Dr Carli: We want to better understand the impact of physical activity and/or nutrition on muscle function and mental behavior, and how to minimize the time for patients to recover from surgery. Of course, the sooner the patient recovers, the better the quality of life and the less cost to society.
Dr Silver: What is the role of nursing in prehabilitation?
Dr Carli: Essential. Nurses are part of the team and can lead in this program by coordinating the various steps patients go through. They are professionals with knowledge and adequate health education to explain the various components of prehabilitation and provide support.
Dr Silver: Is prehabilitation undervalued and underutilized in oncology? Why, or why not?

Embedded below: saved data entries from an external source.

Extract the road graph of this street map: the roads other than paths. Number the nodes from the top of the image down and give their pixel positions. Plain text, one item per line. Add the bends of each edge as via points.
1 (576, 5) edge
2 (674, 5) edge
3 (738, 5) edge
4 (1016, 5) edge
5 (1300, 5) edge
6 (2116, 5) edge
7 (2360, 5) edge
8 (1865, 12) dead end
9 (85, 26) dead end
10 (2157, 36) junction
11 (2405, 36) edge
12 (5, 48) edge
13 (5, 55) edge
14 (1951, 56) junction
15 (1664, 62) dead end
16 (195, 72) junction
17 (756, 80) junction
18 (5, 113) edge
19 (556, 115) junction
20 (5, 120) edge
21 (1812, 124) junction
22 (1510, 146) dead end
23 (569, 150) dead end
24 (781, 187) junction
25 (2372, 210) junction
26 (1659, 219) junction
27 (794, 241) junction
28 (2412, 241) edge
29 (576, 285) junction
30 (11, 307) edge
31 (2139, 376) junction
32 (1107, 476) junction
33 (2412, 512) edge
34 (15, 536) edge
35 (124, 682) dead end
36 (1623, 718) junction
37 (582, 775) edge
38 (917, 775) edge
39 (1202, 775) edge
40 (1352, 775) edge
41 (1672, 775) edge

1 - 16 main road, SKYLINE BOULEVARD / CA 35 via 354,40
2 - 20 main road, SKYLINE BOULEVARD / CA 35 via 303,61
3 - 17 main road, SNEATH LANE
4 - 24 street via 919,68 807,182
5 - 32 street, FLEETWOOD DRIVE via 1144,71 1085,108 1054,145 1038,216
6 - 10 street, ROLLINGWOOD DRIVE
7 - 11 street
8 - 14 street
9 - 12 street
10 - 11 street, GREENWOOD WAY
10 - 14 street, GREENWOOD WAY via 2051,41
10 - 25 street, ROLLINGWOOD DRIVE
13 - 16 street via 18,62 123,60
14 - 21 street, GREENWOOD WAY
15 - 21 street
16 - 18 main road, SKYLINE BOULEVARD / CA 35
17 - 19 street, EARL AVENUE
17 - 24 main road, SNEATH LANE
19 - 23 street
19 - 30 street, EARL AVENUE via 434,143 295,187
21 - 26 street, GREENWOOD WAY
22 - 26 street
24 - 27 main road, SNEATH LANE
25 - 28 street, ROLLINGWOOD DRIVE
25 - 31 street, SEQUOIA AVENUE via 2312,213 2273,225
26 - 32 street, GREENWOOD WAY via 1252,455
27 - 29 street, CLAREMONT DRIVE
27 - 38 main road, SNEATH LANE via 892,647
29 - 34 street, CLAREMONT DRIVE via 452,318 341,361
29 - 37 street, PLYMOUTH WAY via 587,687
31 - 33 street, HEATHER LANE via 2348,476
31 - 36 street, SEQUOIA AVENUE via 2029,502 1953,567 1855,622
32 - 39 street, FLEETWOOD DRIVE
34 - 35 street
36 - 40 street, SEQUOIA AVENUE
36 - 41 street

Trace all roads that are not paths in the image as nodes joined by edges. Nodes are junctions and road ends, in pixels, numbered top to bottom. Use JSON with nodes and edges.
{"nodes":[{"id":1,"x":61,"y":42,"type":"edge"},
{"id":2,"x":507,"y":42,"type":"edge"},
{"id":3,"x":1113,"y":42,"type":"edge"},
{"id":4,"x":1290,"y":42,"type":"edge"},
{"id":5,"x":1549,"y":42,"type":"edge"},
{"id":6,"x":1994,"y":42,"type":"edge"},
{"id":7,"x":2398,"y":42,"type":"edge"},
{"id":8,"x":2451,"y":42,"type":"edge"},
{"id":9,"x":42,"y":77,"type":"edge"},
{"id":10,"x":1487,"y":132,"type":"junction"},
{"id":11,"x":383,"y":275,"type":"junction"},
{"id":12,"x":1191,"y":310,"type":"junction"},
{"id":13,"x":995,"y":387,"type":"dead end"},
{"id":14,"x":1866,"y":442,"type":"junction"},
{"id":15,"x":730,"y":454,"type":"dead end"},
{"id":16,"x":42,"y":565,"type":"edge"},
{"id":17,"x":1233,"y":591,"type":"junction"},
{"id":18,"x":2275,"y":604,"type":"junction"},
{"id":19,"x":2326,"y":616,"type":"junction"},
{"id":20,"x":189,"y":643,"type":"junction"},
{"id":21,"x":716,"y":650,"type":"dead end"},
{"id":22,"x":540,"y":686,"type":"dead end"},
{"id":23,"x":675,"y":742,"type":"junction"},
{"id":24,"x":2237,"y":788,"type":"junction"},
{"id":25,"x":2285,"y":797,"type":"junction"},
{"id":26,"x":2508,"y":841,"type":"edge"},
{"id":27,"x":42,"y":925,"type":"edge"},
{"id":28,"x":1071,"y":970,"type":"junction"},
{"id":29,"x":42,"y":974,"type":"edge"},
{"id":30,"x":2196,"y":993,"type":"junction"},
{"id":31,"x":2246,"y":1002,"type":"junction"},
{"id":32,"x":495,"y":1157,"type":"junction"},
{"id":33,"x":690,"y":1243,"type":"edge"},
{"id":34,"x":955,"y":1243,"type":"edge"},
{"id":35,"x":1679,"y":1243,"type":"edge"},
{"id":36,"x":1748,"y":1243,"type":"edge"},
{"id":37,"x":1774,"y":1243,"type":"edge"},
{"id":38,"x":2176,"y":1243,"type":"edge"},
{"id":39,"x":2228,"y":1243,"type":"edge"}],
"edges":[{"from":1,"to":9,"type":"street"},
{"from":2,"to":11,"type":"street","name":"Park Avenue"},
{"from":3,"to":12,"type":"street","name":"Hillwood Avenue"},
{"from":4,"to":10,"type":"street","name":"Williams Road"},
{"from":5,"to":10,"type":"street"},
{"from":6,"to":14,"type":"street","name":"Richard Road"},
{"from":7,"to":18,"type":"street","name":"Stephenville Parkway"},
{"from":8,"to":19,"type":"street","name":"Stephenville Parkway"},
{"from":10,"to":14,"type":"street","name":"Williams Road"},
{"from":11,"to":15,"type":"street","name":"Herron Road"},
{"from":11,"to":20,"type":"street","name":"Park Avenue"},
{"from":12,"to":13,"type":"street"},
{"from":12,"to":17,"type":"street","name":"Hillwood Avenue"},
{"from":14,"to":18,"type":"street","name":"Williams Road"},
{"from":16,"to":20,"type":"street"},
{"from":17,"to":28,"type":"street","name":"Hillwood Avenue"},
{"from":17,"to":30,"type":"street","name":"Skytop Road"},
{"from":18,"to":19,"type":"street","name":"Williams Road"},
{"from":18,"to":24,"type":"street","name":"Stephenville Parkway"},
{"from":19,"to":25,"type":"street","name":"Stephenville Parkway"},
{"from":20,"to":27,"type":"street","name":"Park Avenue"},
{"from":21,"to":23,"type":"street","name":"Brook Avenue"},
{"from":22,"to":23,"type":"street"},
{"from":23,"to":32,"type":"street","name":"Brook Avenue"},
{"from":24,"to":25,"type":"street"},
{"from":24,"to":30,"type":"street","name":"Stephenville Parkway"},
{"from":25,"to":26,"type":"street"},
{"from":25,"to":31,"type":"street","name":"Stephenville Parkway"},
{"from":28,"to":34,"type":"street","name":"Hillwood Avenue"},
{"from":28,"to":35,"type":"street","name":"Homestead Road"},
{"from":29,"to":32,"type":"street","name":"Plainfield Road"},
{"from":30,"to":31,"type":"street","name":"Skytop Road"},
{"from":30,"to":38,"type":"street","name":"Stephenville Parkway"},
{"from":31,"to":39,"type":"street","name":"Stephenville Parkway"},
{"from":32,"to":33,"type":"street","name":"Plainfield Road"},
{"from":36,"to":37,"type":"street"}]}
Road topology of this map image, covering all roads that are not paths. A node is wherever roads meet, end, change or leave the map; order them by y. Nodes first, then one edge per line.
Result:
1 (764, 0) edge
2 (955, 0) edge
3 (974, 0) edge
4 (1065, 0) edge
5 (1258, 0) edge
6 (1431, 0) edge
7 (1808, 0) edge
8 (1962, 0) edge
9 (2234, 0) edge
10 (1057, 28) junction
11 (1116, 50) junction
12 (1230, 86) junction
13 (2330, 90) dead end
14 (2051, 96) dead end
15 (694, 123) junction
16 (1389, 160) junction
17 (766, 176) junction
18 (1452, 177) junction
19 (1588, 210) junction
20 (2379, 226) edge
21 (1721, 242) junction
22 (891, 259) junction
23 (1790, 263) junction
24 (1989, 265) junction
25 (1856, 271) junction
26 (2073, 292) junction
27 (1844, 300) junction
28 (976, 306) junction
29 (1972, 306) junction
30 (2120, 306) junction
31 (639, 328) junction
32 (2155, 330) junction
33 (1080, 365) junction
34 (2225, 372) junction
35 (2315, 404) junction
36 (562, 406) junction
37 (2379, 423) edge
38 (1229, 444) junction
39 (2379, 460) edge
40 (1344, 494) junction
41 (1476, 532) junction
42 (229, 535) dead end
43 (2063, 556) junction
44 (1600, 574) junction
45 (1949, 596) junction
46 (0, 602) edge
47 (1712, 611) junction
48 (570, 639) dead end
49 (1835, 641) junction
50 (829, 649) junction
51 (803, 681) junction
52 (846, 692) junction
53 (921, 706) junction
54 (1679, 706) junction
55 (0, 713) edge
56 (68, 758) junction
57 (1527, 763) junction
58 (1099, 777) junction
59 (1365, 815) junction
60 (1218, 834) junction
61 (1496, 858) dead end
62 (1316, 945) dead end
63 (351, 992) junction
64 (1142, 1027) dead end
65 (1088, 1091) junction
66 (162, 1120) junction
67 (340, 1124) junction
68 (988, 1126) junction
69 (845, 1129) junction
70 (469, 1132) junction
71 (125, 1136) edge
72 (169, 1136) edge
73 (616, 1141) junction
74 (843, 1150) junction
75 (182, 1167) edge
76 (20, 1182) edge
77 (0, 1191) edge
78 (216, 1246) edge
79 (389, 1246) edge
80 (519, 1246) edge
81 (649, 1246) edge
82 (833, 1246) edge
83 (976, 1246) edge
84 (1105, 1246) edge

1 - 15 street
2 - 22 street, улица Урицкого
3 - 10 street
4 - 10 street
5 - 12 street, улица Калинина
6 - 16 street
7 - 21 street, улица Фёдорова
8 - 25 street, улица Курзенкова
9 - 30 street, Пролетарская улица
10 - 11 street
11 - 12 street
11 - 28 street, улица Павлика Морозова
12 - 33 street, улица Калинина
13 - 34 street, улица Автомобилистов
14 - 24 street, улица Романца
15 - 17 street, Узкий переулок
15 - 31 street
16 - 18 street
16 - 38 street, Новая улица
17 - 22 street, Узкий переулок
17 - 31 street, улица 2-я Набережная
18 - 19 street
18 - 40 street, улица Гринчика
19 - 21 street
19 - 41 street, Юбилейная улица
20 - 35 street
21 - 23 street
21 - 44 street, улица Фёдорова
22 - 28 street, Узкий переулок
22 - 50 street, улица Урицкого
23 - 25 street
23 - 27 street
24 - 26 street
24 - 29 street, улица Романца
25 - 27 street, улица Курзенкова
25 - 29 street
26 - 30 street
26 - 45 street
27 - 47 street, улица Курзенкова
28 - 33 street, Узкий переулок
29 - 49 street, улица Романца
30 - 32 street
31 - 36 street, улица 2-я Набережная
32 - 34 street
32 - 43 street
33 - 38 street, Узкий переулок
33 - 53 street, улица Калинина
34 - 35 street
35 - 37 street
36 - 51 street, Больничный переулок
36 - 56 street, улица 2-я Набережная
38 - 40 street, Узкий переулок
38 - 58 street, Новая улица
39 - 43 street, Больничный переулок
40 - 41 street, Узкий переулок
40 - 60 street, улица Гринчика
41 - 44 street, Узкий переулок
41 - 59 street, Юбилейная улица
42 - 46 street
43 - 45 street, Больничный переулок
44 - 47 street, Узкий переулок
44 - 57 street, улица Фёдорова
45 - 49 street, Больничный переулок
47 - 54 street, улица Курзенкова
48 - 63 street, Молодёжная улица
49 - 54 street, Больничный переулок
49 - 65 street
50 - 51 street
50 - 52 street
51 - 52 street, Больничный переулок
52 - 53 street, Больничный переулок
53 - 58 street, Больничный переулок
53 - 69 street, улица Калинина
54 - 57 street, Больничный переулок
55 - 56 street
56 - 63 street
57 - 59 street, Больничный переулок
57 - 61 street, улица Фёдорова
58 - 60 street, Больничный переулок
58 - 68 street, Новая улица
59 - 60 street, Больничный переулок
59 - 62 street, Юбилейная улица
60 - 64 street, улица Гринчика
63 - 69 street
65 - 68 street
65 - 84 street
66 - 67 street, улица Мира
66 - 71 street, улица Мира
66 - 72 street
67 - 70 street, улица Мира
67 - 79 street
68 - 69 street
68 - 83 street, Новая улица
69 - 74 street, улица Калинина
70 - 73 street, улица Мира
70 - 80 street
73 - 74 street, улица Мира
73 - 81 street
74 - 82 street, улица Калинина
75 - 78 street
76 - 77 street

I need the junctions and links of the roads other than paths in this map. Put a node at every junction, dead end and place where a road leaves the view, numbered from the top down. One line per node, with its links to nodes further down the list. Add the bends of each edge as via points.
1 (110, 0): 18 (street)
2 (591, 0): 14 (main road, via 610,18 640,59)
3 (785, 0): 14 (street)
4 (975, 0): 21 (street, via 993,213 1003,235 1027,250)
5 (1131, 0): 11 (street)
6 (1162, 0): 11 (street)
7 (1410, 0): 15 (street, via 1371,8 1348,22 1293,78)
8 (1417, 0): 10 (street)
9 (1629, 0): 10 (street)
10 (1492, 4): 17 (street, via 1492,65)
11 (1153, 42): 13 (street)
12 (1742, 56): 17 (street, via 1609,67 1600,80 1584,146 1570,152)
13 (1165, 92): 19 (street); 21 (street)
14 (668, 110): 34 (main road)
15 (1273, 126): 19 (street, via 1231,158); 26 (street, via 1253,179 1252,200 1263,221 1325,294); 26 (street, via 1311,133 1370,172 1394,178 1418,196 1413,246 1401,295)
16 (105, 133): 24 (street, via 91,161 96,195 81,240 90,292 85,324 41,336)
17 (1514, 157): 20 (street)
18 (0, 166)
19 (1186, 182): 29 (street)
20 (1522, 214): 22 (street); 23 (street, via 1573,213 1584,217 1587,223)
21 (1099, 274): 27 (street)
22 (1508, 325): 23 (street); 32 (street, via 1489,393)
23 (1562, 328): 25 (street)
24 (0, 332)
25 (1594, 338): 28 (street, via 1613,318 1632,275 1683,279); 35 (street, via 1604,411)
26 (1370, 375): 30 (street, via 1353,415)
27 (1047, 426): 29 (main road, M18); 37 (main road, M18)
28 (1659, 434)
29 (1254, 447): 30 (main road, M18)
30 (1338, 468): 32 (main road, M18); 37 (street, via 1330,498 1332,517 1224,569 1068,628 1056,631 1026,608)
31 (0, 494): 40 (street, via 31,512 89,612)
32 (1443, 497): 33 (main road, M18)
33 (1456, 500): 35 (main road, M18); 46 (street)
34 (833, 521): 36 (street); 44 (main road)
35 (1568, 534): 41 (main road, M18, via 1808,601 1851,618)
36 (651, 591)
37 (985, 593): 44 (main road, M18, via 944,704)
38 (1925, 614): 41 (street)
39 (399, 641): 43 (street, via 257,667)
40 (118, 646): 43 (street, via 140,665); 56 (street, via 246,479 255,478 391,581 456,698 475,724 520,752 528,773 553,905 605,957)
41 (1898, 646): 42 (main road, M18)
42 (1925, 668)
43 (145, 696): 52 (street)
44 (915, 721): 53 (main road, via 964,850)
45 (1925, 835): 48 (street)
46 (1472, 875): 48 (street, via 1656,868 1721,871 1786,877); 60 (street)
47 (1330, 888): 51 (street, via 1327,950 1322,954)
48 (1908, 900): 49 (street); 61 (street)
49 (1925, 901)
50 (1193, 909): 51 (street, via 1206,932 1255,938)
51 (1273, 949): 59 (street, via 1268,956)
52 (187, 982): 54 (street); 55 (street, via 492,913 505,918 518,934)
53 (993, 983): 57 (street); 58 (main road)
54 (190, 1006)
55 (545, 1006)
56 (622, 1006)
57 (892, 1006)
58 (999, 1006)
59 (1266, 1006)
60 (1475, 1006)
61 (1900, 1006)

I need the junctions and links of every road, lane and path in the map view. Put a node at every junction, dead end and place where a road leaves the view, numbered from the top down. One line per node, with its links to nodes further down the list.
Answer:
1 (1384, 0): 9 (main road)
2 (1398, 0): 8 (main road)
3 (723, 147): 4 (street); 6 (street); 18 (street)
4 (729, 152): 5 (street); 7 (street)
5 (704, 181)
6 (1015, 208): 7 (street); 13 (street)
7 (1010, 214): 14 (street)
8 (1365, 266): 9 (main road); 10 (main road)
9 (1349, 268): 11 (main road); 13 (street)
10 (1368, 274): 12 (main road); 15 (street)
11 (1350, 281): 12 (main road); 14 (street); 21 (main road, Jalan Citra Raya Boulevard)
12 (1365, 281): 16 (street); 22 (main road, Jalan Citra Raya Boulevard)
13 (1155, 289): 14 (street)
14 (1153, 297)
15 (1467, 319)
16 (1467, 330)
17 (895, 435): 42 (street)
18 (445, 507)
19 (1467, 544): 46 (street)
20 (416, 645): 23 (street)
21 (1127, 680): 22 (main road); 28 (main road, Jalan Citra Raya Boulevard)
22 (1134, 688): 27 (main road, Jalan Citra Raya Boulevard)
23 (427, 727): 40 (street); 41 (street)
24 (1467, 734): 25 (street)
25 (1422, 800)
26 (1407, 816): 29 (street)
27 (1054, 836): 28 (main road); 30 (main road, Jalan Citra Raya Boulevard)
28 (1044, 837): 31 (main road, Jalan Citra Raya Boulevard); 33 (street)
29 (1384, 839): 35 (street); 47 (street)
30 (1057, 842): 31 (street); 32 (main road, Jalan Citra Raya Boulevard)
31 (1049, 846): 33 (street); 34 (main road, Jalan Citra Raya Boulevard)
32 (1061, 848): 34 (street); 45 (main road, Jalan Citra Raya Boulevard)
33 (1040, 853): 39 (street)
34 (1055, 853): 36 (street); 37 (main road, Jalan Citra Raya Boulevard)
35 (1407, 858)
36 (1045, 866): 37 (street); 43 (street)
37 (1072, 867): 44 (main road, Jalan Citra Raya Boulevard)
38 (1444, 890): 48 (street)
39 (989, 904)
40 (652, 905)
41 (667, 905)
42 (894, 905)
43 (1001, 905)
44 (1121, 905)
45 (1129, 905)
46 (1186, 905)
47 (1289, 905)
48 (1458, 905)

Dr Carli: In my view, it is underutilized, but I am not sure whether it is undervalued. This depends on whether the underutilization is because this intervention is not well-known in many circles or is not considered an option because it does not “cure” cancer. To any patient, this program makes sense. Most of the patients ask, “Why, then, is it not made available?”
Dr Silver: What else do you want to share with oncologists about prehabilitation or your work?
Dr Carli: We need to have more institutions that are engaged in this type of work, so that we could exchange information and learn from each other’s experience. We also need government grants and other research and education funding to understand better what we are trying to achieve. The majority of patients involved in prehabilitation are unanimously excited by the program. They feel engaged and not abandoned; they believe they can control their health, and this is a positive objective of prehabilitation.
- Silver JK, Baima J. Cancer prehabilitation: an opportunity to decrease treatment-related morbidity, increase cancer treatment options, and improve physical and psychological health outcomes. Am J Phys Med Rehabil. 2013;92:715-727.
- Silver JK, Baima J, Mayer RS. Impairment-driven cancer rehabilitation: an essential component of quality care and survivorship. CA Cancer J Clin. 2013;63:295-317.
- Gillis C, Li C, Lee L, et al. Prehabilitation versus rehabilitation: a randomized control trial in patients undergoing colorectal resection for cancer. Anesthesiology. 2014;121:937-947.